- **Brief**
While leaving the pictures out, set down only the lines from the one with "PŁYTY KORKOWE" through the end of the records, exactly as they stand.

--------------------------------

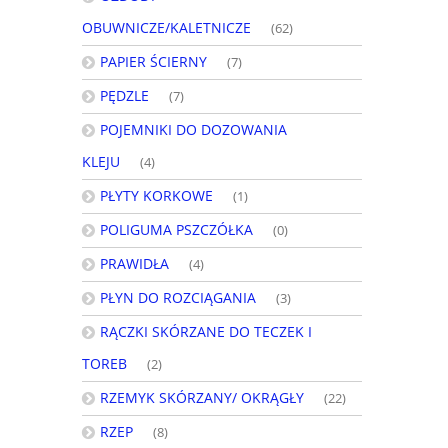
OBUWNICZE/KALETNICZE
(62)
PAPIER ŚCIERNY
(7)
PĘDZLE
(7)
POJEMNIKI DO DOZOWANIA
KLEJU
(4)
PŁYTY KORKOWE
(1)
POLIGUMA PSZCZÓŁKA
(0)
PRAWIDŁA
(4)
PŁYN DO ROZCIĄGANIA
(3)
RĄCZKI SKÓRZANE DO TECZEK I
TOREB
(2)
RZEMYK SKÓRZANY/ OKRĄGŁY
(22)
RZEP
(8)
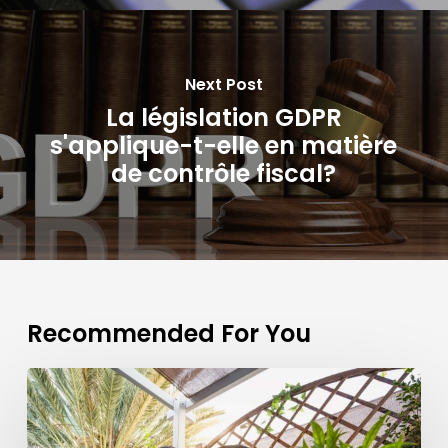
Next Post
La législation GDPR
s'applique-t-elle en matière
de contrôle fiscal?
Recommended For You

--------------------------------

- **Solution to the problem**
PŁYTY KORKOWE
(1)
POLIGUMA PSZCZÓŁKA
(0)
PRAWIDŁA
(4)
PŁYN DO ROZCIĄGANIA
(3)
RĄCZKI SKÓRZANE DO TECZEK I
TOREB
(2)
RZEMYK SKÓRZANY/ OKRĄGŁY
(22)
RZEP
(8)
Next Post
La législation GDPR
s'applique-t-elle en matière
de contrôle fiscal?
Recommended For You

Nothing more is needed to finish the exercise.